--- Problem statement ---
Transcribe the following lines exactly, starting at the line that contains "NYTT PÅ HEMSIDAN" and ending after the line that contains "att delta i".
Records supplied: Begin
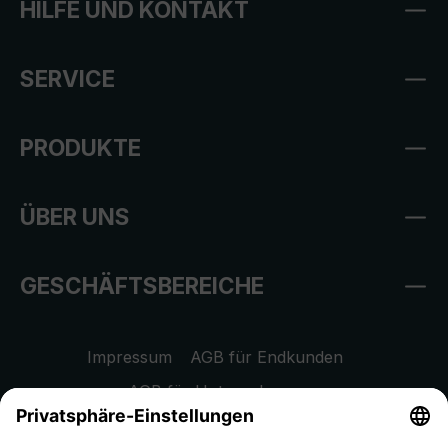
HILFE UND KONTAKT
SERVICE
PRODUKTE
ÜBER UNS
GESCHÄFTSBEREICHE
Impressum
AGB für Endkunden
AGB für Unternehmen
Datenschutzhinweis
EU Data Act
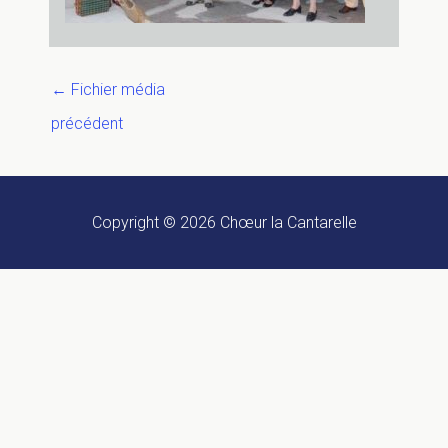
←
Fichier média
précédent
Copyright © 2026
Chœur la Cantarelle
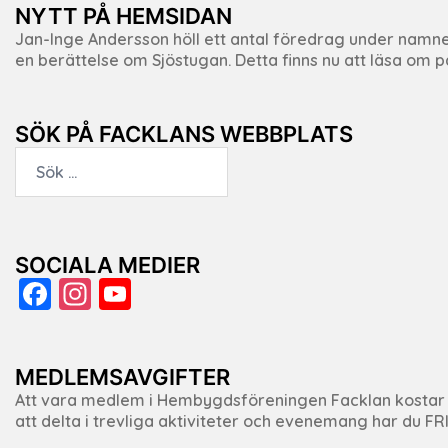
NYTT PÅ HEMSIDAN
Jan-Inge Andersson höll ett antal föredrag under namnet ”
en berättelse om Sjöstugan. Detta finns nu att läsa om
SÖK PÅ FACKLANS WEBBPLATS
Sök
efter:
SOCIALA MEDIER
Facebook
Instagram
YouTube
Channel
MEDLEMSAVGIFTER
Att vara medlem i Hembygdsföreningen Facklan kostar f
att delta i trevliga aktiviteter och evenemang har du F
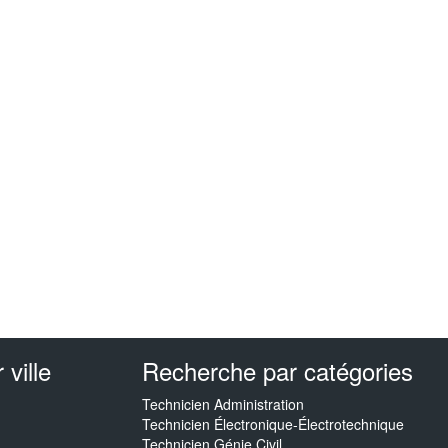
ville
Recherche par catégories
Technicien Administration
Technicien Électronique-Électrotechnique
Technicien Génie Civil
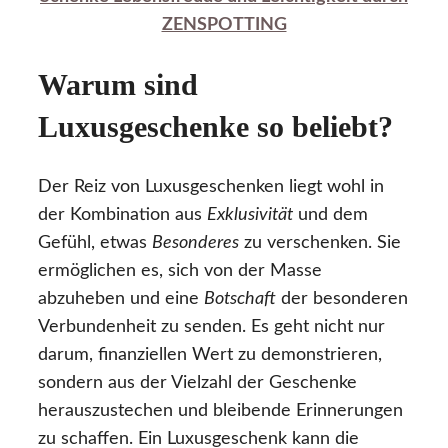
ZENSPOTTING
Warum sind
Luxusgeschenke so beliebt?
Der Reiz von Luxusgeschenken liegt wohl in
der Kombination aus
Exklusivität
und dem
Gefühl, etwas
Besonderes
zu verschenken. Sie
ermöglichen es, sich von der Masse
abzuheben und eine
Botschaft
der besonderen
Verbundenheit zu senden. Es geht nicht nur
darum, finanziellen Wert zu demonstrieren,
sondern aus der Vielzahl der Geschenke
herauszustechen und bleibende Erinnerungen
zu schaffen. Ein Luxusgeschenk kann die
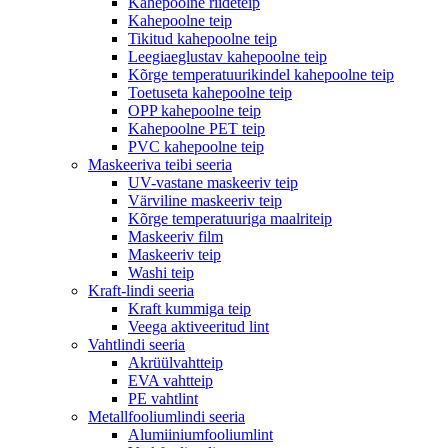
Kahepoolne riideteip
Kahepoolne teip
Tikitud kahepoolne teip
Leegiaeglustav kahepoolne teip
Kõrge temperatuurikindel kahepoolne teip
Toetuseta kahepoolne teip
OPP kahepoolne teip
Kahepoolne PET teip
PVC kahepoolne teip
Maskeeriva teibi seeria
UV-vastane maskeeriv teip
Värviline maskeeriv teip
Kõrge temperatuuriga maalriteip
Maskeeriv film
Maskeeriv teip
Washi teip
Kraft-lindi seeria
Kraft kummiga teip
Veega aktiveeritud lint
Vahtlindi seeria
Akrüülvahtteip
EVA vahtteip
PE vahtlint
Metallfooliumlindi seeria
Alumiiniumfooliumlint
Records supplied: End
Records supplied: Begin
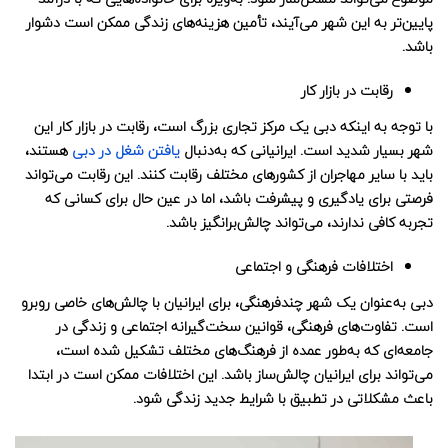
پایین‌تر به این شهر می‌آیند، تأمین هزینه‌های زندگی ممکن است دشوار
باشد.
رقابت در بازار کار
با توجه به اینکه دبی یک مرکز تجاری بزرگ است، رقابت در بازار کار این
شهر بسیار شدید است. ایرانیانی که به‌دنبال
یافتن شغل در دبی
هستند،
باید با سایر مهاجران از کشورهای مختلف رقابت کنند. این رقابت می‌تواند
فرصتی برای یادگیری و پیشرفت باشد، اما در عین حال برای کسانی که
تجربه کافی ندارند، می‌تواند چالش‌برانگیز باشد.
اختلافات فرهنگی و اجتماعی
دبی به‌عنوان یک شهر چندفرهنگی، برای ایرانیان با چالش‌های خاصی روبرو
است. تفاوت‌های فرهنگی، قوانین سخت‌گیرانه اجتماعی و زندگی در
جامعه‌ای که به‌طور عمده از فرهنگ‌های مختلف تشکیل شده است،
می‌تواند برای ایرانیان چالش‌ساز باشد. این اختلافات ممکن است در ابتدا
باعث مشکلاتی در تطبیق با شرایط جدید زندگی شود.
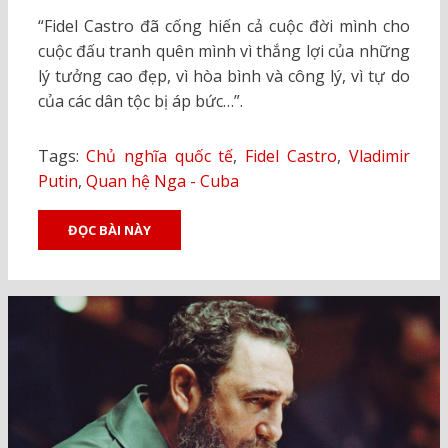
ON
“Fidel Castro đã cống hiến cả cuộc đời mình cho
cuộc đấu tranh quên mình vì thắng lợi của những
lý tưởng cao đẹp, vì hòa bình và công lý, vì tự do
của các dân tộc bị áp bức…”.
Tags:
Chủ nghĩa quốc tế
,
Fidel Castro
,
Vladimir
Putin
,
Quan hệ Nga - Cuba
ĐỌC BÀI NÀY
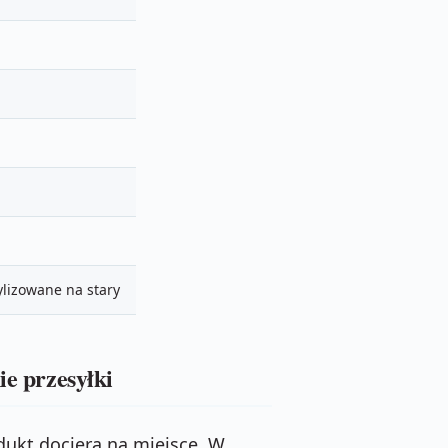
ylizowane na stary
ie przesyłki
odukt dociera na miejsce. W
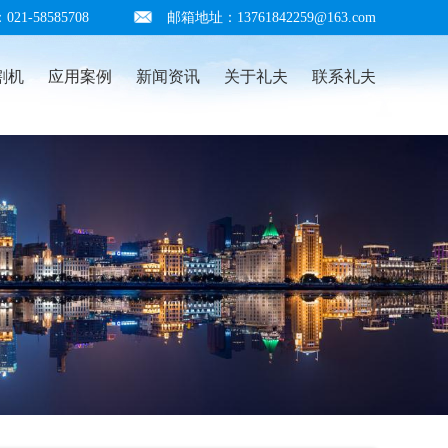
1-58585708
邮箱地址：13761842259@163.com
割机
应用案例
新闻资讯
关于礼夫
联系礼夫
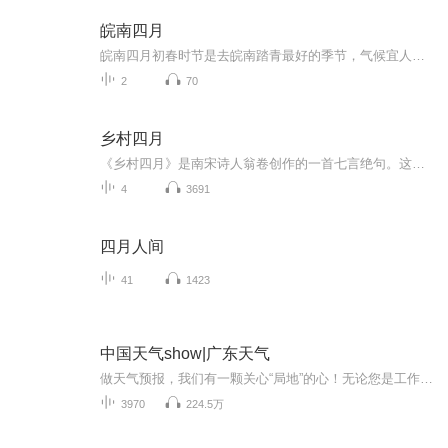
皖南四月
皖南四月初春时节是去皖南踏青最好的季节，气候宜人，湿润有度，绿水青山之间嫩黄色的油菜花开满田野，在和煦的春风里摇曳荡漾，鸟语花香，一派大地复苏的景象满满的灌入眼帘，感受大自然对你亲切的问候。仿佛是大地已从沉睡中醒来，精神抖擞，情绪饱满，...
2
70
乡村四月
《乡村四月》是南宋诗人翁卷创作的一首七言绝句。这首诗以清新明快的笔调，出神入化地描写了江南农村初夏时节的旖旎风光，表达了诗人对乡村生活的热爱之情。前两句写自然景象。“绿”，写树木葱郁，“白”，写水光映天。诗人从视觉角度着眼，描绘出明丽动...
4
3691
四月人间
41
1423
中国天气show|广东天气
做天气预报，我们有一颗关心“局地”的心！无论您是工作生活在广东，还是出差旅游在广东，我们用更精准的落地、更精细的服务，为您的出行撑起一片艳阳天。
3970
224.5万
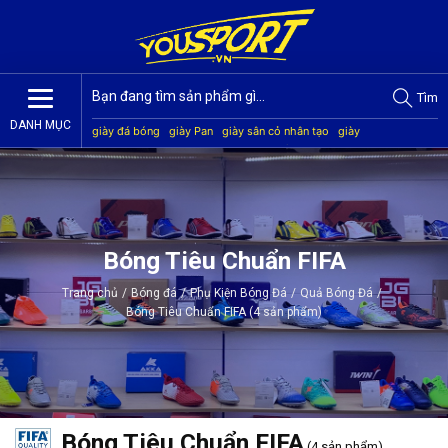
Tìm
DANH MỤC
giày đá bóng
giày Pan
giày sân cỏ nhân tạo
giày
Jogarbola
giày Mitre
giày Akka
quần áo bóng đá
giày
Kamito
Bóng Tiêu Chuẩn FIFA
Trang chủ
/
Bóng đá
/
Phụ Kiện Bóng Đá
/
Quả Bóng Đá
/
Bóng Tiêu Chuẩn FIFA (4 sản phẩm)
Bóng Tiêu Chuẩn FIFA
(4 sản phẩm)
Records supplied: End
--- Written answer ---
NYTT PÅ HEMSIDAN
Jan-Inge Andersson höll ett antal föredrag under namnet ”
en berättelse om Sjöstugan. Detta finns nu att läsa om
SÖK PÅ FACKLANS WEBBPLATS
Sök
efter:
SOCIALA MEDIER
Facebook
Instagram
YouTube
Channel
MEDLEMSAVGIFTER
Att vara medlem i Hembygdsföreningen Facklan kostar f
att delta i trevliga aktiviteter och evenemang har du F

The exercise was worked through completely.